Python代写 | CITS1401 Computational Project 2 Semester 2 2020

本次Python代写是完成一个爬虫程序

CITS1401 Computational Thinking with Python
Project 2 Semester 2 2020

To be completed individually.
You should construct a Python 3 program containing your solution to the following
problem and submit your program electronically on Moodle. No other method of
submission is allowed. Your program will be automatically tested on Moodle. Remember
your first two checks against the tester on Moodle will not have any penalty. However
any further check will carry 10% penalty per check.
You are expected to have read and understood the University’s guidelines on academic
conduct. In accordance with this policy, you may discuss with other students the general
principles required to understand this project, but the work you submit must be the
result of your own effort. Plagiarism detection, and other systems for detecting potential
malpractice, will therefore be used. Besides, if what you submit is not your own work
then you will have learnt little and will therefore, likely, fail the final exam.
You must submit your project before the submission deadline listed above.

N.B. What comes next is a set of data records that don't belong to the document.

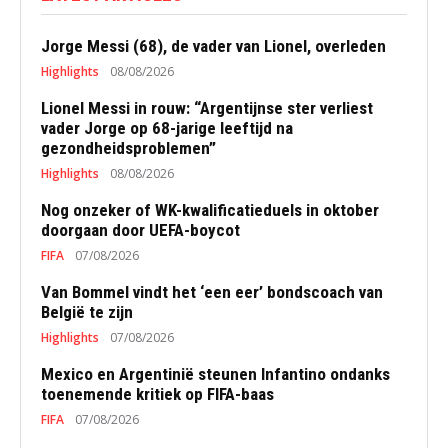
Jorge Messi (68), de vader van Lionel, overleden
Highlights
08/08/2026
Lionel Messi in rouw: “Argentijnse ster verliest
vader Jorge op 68-jarige leeftijd na
gezondheidsproblemen”
Highlights
08/08/2026
Nog onzeker of WK-kwalificatieduels in oktober
doorgaan door UEFA-boycot
FIFA
07/08/2026
Van Bommel vindt het ‘een eer’ bondscoach van
België te zijn
Highlights
07/08/2026
Mexico en Argentinië steunen Infantino ondanks
toenemende kritiek op FIFA-baas
FIFA
07/08/2026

Following
UWA policy, a late penalty of 5% will be deducted for each day (or part day), after the
deadline, that the assignment is submitted. No submissions will be allowed after 7 days
following the deadline except approved special consideration cases.
Context:
For this project, imagine for a moment that you have successfully completed your UWA
course and recently taken up a position for the Department of Prime Minister and
Cabinet in Canberra with the Australian Federal Government. At first you were quite
reluctant to leave Perth to move ‘over east’ and, more generally, wondered what use a
new graduate with a heavy focus on computing, programming and data could be to this
department. Regardless, the opportunity to gain experience in the ‘real world’ was too
good, and although it is not quite your own multi-million dollar technology start-up,
there was no way you weren’t taking up the offer.
Your first few weeks of orientation was a mostly blur. However, one thing you noticed
was that any time you mentioned your skills in programming, and with Python1 in
particular, to any senior bureaucrat, or even some of the savvier politicians, their eyes
seemed to ‘light up’ and they suddenly became much more interested in whatever you
were saying to them. After reflecting on these experiences, maybe there would be some
even more interesting opportunities for you in the near future?
However, for now you decide to put aside these, as it’s not like the work that you have
been doing already has not been interesting, and this is what you need to focus on for
today. At an early morning meeting with your immediate supervisor, you were told that
the Government is very interested in reducing its spend on trying to understand what
(and how) the Australian population currently thinks about it. Instead of spending
millions of dollars calling randomised groups of Australian residents every quarter to
ask about their opinions on various Government services, many senior bureaucrats have
wondered for a while now whether there was any way to use the masses of freely
available data on the internet to provide similar insights at a fraction of the cost.
It is within this context that your supervisor has asked you to develop a program, as a
proof-of-concept, to demonstrate that it is possible to provide some of these insights at
a much lower cost. At your meeting your supervisor noted that, for the proof-of-concept
stage, the use of any ‘live’ internet data will not be possible without approval from the
legal team (as well as possibly many others). This seemed like quite an obstacle until
you thought back to one of your early Python units (maybe this one?) and remembered
that there is an open source, freely available corpus collection of billions of recently
crawled websites called the Common Crawl (http://commoncrawl.org/). More
specifically the Common Crawl corpus consists of tens of thousands of files saved in a
certain format (the WARC format, see below), each of which contains the raw HTML of
tens of thousands of web pages from a web ‘crawl’ performed in the recent past. Being
open source this data is free for you to use so with it you can immediately begin building
your proof-of-concept.
The Project:
As your program is to be a proof-of-concept, both you and your supervisor decided that
its scope should be kept as narrow as possible (but, of course, it must be broad enough
so that it can successfully demonstrate some really good insights). For this reason, it
was decided that your program is to focus only on providing four insights only:
1. How ‘positive’ is Australia generally?
2. How ‘positive’ does Australia feel towards their Government specifically?
3. How ‘patriotic’ is Australia compared with two other major English speaking
countries – UK and Canada?
4. What are the most referred-to websites (domains) by all Australian websites
(your team may want to use this information in the future to better understand
how ‘influential’ each Australian web result is to your insights, i.e. highly-referred
to web domains should be counted as more influential, and lowly-referred to web
domains should be counted as less influential).
As outlined in the ‘context’ section, in order to generate these insights (which will be
discussed in greater detail later in this document), your program will need to examine
the raw HTML from large quantities of Australian web pages, and such information is
available in WARC format from the Common Crawl.